Gambling remains a contentious issue in certain parts of the world. Casinos, poker rooms, lotteries, and slot entertainment facilities are popular across Canada, the US, and other liberal gambling markets. But sportsbetting is another issue altogether, with many markets still reluctant to discuss the legalization of the pastime.
Sportsbetting is limited in the US to four primary markets, with Nevada sportsbooks by far the most popular destination to bet on professional matches. In Canada, players can bet on three sports events at a time but are legally prohibited from betting on single game matches under current sportsbetting laws.
But gamblers and gambling organizations, including the Canadian Gaming Association, continue calling for reform to outdated sportsbetting laws. In Canada, Bill C-290 is sitting in the Senate, but would allow Canadians to bet on single sports events at a time if passed into law.
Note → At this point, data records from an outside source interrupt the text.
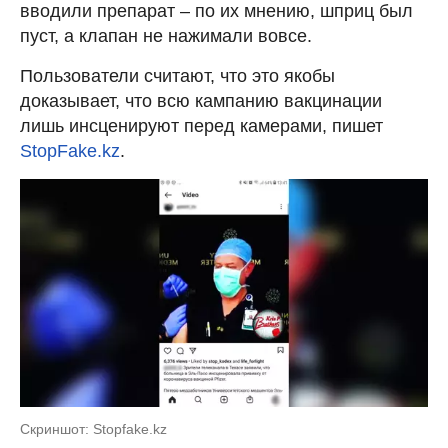
вводили препарат – по их мнению, шприц был
пуст, а клапан не нажимали вовсе.
Пользователи считают, что это якобы
доказывает, что всю кампанию вакцинации
лишь инсценируют перед камерами, пишет
StopFake.kz
.
Скриншот: Stopfake.kz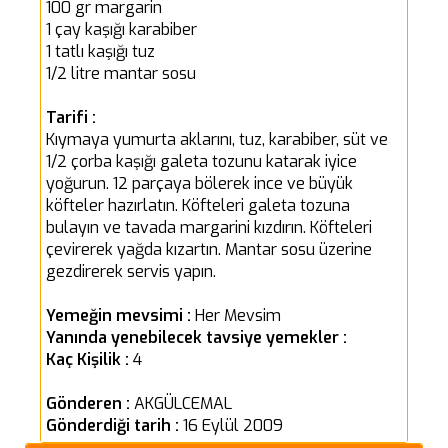
100 gr margarin
1 çay kaşığı karabiber
1 tatlı kaşığı tuz
1/2 litre mantar sosu
Tarifi :
Kıymaya yumurta aklarını, tuz, karabiber, süt ve
1/2 çorba kaşığı galeta tozunu katarak iyice
yoğurun. 12 parçaya bölerek ince ve büyük
köfteler hazırlatın. Köfteleri galeta tozuna
bulayın ve tavada margarini kızdırın. Köfteleri
çevirerek yağda kızartın. Mantar sosu üzerine
gezdirerek servis yapın.
Yemeğin mevsimi :
Her Mevsim
Yanında yenebilecek tavsiye yemekler :
Kaç Kişilik :
4
Gönderen :
AKGÜLCEMAL
Gönderdiği tarih :
16 Eylül 2009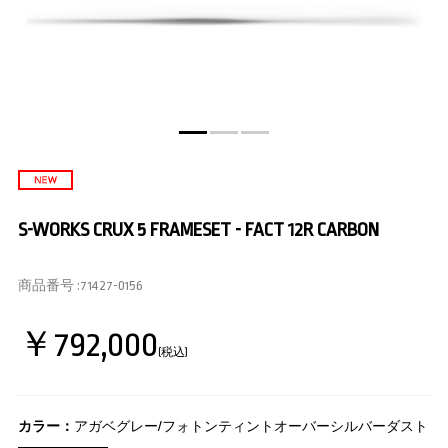
S-WORKS CRUX 5 FRAMESET - FACT 12R CARBON
商品番号 :
71427-0156
￥792,000
(税込)
カラー：
アガベグレー/フォトンティントオーバーシルバーダスト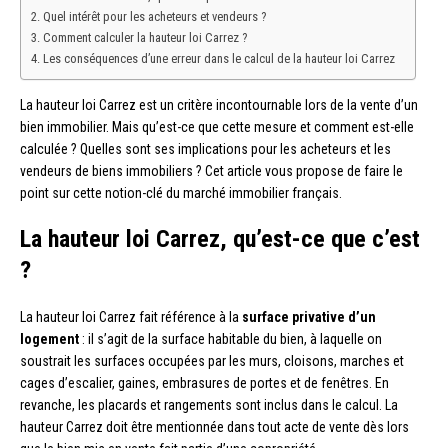
Quel intérêt pour les acheteurs et vendeurs ?
Comment calculer la hauteur loi Carrez ?
Les conséquences d’une erreur dans le calcul de la hauteur loi Carrez
La hauteur loi Carrez est un critère incontournable lors de la vente d’un
bien immobilier. Mais qu’est-ce que cette mesure et comment est-elle
calculée ? Quelles sont ses implications pour les acheteurs et les
vendeurs de biens immobiliers ? Cet article vous propose de faire le
point sur cette notion-clé du marché immobilier français.
La hauteur loi Carrez, qu’est-ce que c’est
?
La hauteur loi Carrez fait référence à la
surface privative d’un
logement
: il s’agit de la surface habitable du bien, à laquelle on
soustrait les surfaces occupées par les murs, cloisons, marches et
cages d’escalier, gaines, embrasures de portes et de fenêtres. En
revanche, les placards et rangements sont inclus dans le calcul. La
hauteur Carrez doit être mentionnée dans tout acte de vente dès lors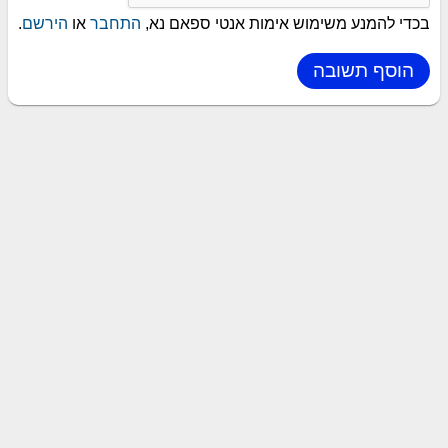
בכדי להמנע משימוש אימות אנטי ספאם נא,
התחבר
או
הירשם
.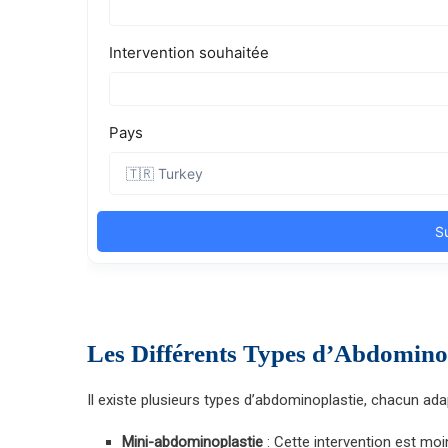
Les Différents Types d’Abdomino
Il existe plusieurs types d’abdominoplastie, chacun ada
Mini-abdominoplastie
: Cette intervention est moi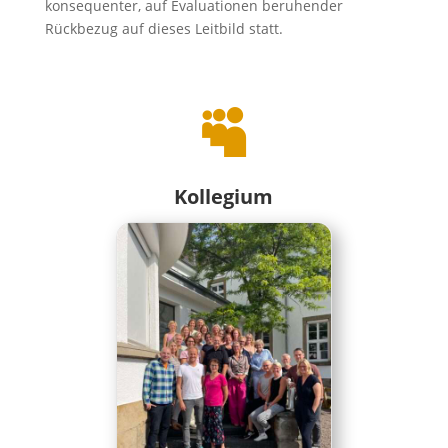
konsequenter, auf Evaluationen beruhender
Rückbezug auf dieses Leitbild statt.

Kollegium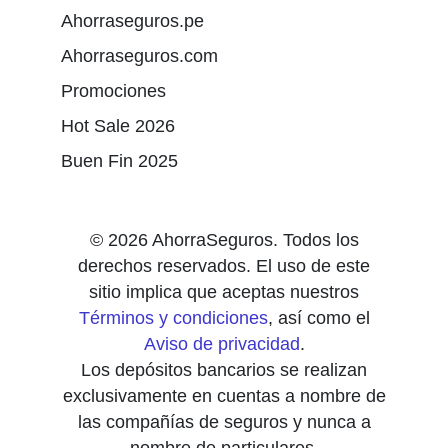
Ahorraseguros.pe
Ahorraseguros.com
Promociones
Hot Sale 2026
Buen Fin 2025
© 2026 AhorraSeguros. Todos los
derechos reservados. El uso de este
sitio implica que aceptas nuestros
Términos y condiciones
, así como el
Aviso de privacidad
.
Los depósitos bancarios se realizan
exclusivamente en cuentas a nombre de
las compañías de seguros y nunca a
nombre de particulares.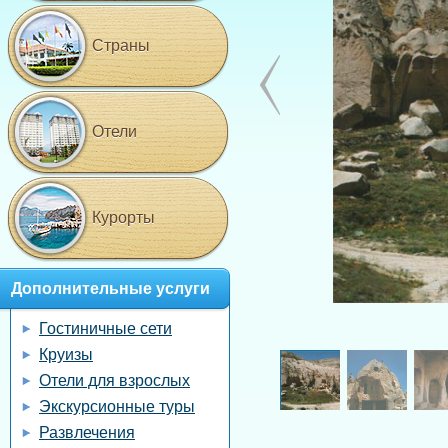
Страны
Отели
Курорты
Дополнительные услуги
Гостиничные сети
Круизы
Отели для взрослых
Экскурсионные туры
Развлечения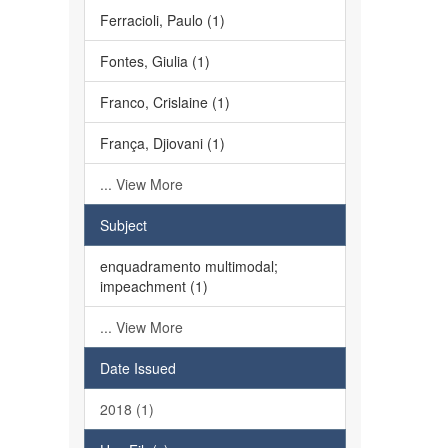
Ferracioli, Paulo (1)
Fontes, Giulia (1)
Franco, Crislaine (1)
França, Djiovani (1)
... View More
Subject
enquadramento multimodal;
impeachment (1)
... View More
Date Issued
2018 (1)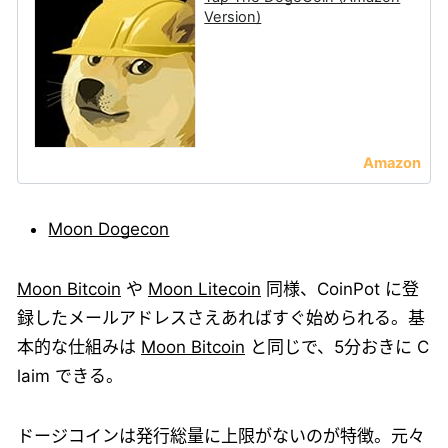
Version)
Moon Dogecon
Moon Bitcoin
や
Moon Litecoin
同様、CoinPot に登
録したメールアドレスさえあればすぐ始められる。基
本的な仕組みは
Moon Bitcoin
と同じで、5分おきに C
laim できる。
ドージコインは発行総量に上限がないのが特徴。元々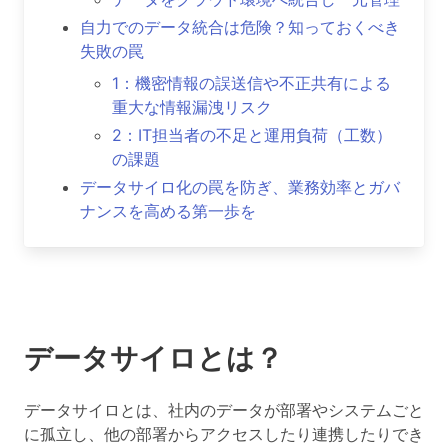
自力でのデータ統合は危険？知っておくべき
失敗の罠
1：機密情報の誤送信や不正共有による
重大な情報漏洩リスク
2：IT担当者の不足と運用負荷（工数）
の課題
データサイロ化の罠を防ぎ、業務効率とガバ
ナンスを高める第一歩を
データサイロとは？
データサイロとは、
社内のデータが部署やシステムごと
に孤立し、他の部署からアクセスしたり連携したりでき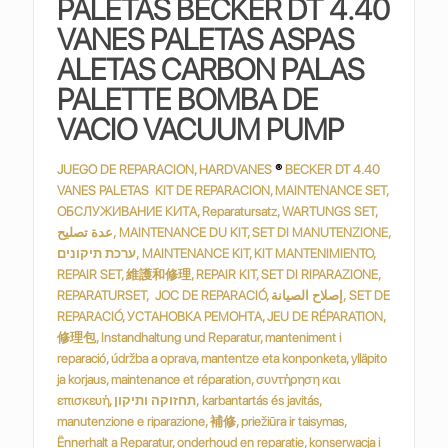
PALETAS BECKER DT 4.40
VANES PALETAS ASPAS
ALETAS CARBON PALAS
PALETTE BOMBA DE
VACIO VACUUM PUMP
JUEGO DE REPARACION, HARDVANES
®
BECKER DT 4.40
VANES PALETAS KIT DE REPARACION, MAINTENANCE SET,
ОБСЛУЖИВАНИЕ КИТА, Reparatursatz, WARTUNGS SET,
عدة تصليح, MAINTENANCE DU KIT, SET DI MANUTENZIONE,
ערכת תיקונים, MAINTENANCE KIT, KIT MANTENIMIENTO,
REPAIR SET, 維護和修理, REPAIR KIT, SET DI RIPARAZIONE,
REPARATURSET, JOC DE REPARACIÓ, إصلاح الصيانة, SET DE
REPARACIÓ, УСТАНОВКА РЕМОНТА, JEU DE RÉPARATION,
修理包, Instandhaltung und Reparatur, manteniment i
reparació, údržba a oprava, mantentze eta konponketa, ylläpito
ja korjaus, maintenance et réparation, συντήρηση και
επισκευή, תחזוקה ותיקון, karbantartás és javitás,
manutenzione e riparazione, 補修, priežiūra ir taisymas,
Ënnerhalt a Reparatur, onderhoud en reparatie, konserwacja i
Senators continue to block the legislation, arguing that reforming the laws is not in the best interests of Canadians – despite monetary and economic proof otherwise. The state of New Jersey is also engaged in a court battle to legalize sportsbetting at Atlantic City casinos and has taken the case to the US Supreme Court.
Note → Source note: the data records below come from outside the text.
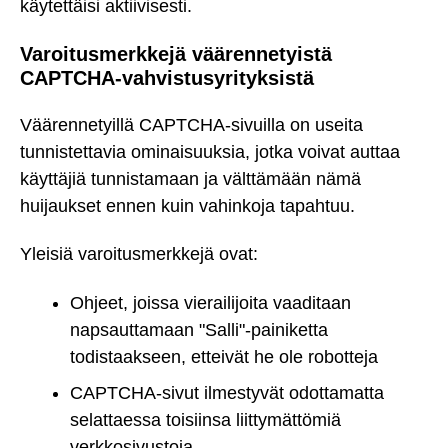
käytettäisi aktiivisesti.
Varoitusmerkkejä väärennetyistä
CAPTCHA-vahvistusyrityksistä
Väärennetyillä CAPTCHA-sivuilla on useita
tunnistettavia ominaisuuksia, jotka voivat auttaa
käyttäjiä tunnistamaan ja välttämään nämä
huijaukset ennen kuin vahinkoja tapahtuu.
Yleisiä varoitusmerkkejä ovat:
Ohjeet, joissa vierailijoita vaaditaan
napsauttamaan "Salli"-painiketta
todistaakseen, etteivät he ole robotteja
CAPTCHA-sivut ilmestyvät odottamatta
selattaessa toisiinsa liittymättömiä
verkkosivustoja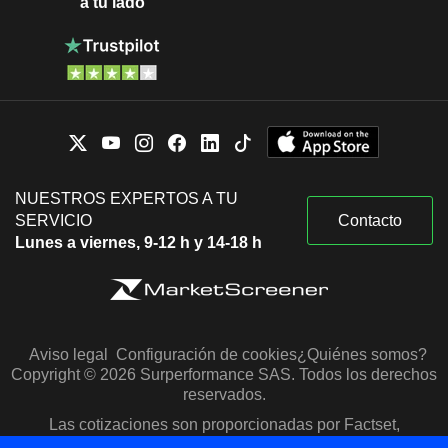
a tu lado
NUESTROS EXPERTOS A TU
SERVICIO
Contacto
Lunes a viernes, 9-12 h y 14-18 h
Aviso legal
Configuración de cookies
¿Quiénes somos?
Copyright © 2026 Surperformance SAS. Todos los derechos
reservados.
Las cotizaciones son proporcionadas por Factset,
Morningstar y S&P Capital IQ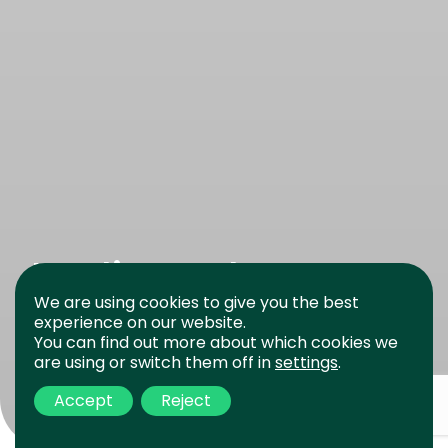
Jardins solares
We are using cookies to give you the best
experience on our website.
Jardins solares: energia limpa e sustentável para o
You can find out more about which cookies we
futuro Nos últimos anos, a consciência da importância
are using or switch them off in
settings
.
da energia limpa e […]
Accept
Reject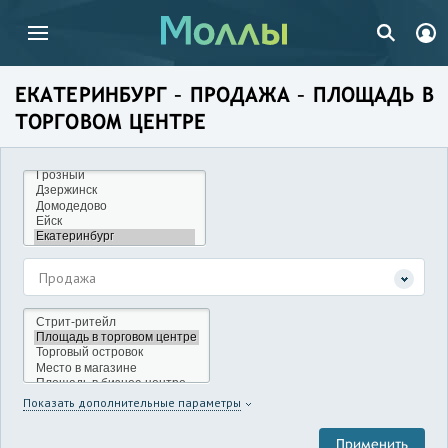
ЕКАТЕРИНБУРГ – ПРОДАЖА – ПЛОЩАДЬ В
ТОРГОВОМ ЦЕНТРЕ
Продажа
Показать дополнительные параметры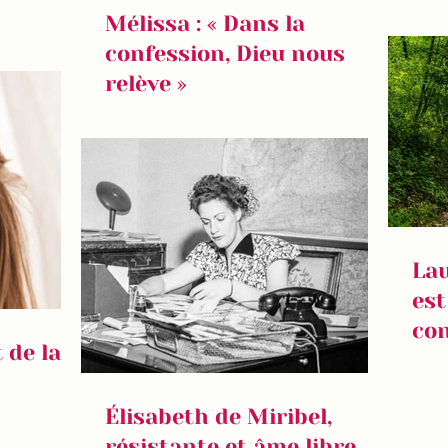
Mélissa : « Dans la
confession, Dieu nous
relève »
Lau
est
con
t de la
Élisabeth de Miribel,
résistante et âme libre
One thing that might help both cases is the media. Sportscasters routinely discuss player statistics, team odds, and playoff standings as if they are laying out odds on each match, similarly to bookies at sportsbooks in Canadian or Las Vegas casinos.
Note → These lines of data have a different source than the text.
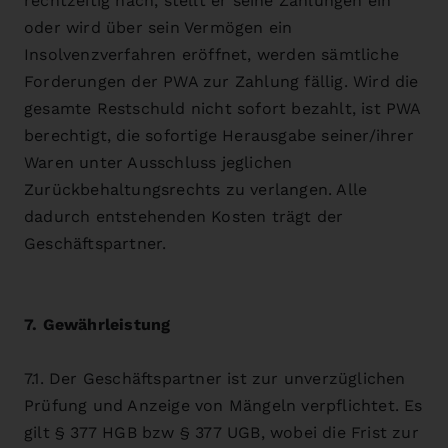
rechtzeitig nach, stellt er seine Zahlungen ein
oder wird über sein Vermögen ein
Insolvenzverfahren eröffnet, werden sämtliche
Forderungen der PWA zur Zahlung fällig. Wird die
gesamte Restschuld nicht sofort bezahlt, ist PWA
berechtigt, die sofortige Herausgabe seiner/ihrer
Waren unter Ausschluss jeglichen
Zurückbehaltungsrechts zu verlangen. Alle
dadurch entstehenden Kosten trägt der
Geschäftspartner.
7. Gewährleistung
7.1. Der Geschäftspartner ist zur unverzüglichen
Prüfung und Anzeige von Mängeln verpflichtet. Es
gilt § 377 HGB bzw § 377 UGB, wobei die Frist zur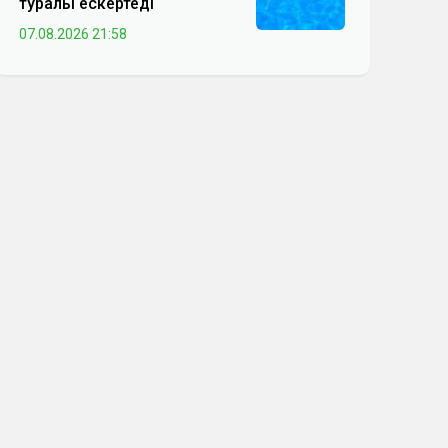
туралы ескертеді
07.08.2026 21:58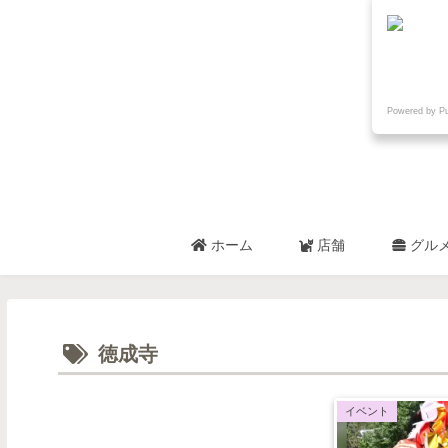
Powered by P
ホーム
店舗
グル
徳成寺
イベント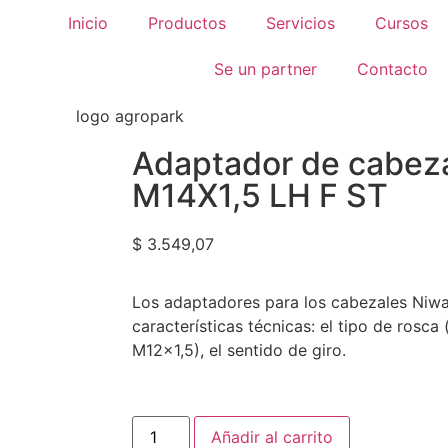
Inicio
Productos
Servicios
Cursos
Se un partner
Contacto
Adaptador de cabez
M14X1,5 LH F ST
$
3.549,07
Los adaptadores para los cabezales Niwa
características técnicas: el tipo de rosc
M12x1,5), el sentido de giro.
Añadir al carrito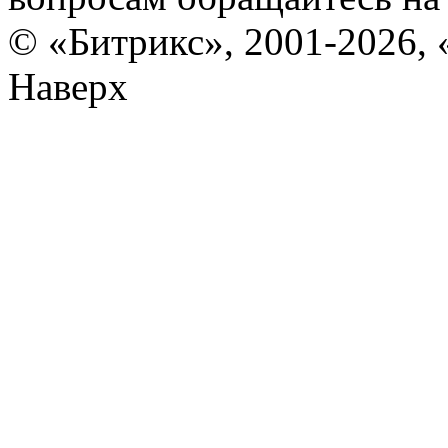
© «Битрикс», 2001-2026, 
Наверх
The media can carry a message across the cultural divide to make an argument, as well as rally people behind that argument. If sports panels already discuss games as if they are matches to bet on, injecting support for legalized or reformed sportsbetting may help bring the masses around to accepting the pastime for what it is – and put pressure on lawmakers to finally act.
Do you think sportsbetting will be reformed in the near future? More importantly, do you think it should be?